▸ **Instructions to follow**
Please reproduce the stretch from the beginning of the rows through the line that contains "picture [102, 0, 1807, 1160]", character for character.

▸ **Data rows**

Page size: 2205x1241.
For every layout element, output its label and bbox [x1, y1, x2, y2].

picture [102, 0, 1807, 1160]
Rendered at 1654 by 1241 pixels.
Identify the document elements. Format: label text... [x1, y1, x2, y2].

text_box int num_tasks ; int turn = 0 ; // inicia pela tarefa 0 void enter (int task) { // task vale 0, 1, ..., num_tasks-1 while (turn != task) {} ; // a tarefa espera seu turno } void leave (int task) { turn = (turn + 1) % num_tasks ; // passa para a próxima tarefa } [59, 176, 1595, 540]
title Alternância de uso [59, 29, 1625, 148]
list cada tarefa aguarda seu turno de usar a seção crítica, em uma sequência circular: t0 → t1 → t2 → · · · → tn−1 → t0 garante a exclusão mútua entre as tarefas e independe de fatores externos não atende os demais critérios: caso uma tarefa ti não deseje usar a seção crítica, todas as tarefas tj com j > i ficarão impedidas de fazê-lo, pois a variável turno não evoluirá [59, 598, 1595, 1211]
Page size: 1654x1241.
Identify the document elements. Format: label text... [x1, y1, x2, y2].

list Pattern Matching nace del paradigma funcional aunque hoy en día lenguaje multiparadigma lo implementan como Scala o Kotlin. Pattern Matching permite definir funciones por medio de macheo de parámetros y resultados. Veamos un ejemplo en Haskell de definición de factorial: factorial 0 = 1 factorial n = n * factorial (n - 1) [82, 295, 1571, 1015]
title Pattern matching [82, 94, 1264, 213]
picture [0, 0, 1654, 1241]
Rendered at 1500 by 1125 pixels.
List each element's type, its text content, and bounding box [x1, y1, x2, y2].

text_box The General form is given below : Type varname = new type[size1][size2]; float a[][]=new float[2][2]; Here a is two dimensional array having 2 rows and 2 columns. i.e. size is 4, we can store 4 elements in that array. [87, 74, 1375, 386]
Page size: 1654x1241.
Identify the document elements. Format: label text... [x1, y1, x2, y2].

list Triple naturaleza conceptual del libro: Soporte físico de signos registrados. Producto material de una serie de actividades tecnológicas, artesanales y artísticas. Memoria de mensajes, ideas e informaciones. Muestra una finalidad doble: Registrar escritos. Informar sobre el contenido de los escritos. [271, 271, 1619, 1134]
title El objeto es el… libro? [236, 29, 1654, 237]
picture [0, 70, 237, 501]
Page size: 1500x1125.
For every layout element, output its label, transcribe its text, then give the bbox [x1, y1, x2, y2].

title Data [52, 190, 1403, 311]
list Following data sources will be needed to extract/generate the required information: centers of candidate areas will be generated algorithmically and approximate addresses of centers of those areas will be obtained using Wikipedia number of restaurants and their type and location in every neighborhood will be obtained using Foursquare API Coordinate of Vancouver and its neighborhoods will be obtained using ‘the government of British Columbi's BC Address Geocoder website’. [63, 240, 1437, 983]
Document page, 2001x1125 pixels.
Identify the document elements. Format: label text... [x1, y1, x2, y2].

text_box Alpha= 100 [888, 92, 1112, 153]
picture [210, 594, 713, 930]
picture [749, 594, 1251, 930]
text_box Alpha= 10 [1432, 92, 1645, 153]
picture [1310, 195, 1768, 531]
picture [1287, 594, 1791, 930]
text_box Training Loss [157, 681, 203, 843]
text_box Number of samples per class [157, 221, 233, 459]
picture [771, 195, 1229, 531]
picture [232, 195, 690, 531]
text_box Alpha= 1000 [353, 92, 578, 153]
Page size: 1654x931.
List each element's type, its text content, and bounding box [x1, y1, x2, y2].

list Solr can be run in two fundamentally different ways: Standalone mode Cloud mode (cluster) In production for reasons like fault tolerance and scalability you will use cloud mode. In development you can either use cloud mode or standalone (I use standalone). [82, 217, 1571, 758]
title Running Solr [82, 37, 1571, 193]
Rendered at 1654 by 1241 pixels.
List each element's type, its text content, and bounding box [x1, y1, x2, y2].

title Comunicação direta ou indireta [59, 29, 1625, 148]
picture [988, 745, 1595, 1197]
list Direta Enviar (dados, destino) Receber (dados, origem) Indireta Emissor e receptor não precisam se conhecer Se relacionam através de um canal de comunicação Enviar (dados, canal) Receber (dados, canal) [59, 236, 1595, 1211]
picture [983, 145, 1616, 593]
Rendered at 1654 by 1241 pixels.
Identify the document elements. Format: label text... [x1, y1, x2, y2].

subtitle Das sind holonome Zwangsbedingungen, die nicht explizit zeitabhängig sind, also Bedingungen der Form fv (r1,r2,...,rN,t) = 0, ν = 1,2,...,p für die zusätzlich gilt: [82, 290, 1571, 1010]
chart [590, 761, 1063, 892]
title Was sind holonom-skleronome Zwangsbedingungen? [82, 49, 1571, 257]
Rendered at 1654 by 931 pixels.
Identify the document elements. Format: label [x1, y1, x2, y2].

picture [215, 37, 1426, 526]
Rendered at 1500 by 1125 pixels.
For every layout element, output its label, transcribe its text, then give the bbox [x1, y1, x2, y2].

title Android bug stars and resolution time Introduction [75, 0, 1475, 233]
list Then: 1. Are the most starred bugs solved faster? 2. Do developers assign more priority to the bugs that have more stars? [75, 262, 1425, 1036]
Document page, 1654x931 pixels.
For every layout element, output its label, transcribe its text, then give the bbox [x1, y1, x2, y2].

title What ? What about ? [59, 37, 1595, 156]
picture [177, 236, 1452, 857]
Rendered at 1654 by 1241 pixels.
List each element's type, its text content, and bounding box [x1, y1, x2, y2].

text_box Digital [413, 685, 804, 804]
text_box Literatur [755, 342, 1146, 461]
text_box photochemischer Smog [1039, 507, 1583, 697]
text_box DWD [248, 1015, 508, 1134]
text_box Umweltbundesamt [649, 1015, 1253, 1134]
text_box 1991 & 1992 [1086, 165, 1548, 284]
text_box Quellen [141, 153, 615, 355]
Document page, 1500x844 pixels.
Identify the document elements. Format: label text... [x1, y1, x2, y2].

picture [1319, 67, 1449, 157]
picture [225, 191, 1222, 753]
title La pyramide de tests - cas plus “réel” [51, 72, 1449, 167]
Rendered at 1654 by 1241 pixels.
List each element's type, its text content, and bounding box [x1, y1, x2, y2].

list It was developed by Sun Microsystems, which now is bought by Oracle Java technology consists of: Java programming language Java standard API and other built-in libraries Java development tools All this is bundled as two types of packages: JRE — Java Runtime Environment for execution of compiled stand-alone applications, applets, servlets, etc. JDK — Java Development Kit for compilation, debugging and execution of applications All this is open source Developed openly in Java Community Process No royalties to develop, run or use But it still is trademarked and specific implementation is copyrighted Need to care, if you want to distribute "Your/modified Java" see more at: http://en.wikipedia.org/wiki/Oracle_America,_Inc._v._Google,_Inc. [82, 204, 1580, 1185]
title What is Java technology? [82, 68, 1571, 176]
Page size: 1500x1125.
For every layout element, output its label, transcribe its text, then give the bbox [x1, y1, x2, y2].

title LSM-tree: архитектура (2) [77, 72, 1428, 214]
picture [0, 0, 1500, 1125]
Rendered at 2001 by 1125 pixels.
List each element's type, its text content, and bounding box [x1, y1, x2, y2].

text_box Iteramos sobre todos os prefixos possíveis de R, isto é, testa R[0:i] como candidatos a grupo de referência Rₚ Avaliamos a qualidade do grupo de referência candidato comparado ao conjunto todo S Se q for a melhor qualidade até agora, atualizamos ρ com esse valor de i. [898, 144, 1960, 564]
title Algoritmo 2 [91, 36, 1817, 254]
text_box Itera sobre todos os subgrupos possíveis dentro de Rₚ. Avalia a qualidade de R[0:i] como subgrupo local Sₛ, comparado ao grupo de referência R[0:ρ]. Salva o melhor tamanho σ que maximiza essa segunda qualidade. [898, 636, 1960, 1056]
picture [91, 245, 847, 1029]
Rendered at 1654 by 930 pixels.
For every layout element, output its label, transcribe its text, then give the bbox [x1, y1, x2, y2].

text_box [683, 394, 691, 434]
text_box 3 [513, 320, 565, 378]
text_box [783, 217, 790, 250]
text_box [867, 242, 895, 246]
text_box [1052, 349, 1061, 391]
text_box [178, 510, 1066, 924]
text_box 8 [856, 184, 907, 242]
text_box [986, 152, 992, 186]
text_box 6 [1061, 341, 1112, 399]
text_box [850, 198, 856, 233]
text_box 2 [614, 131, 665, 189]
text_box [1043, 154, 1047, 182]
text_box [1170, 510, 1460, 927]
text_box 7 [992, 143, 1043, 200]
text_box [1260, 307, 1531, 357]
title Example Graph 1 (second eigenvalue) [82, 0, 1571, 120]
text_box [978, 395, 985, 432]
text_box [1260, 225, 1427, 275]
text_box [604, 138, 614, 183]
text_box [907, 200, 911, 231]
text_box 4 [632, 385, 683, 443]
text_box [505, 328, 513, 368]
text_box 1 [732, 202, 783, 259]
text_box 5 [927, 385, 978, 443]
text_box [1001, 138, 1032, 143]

▸ **Final result**
Page size: 2205x1241.
For every layout element, output its label and bbox [x1, y1, x2, y2].

picture [102, 0, 1807, 1160]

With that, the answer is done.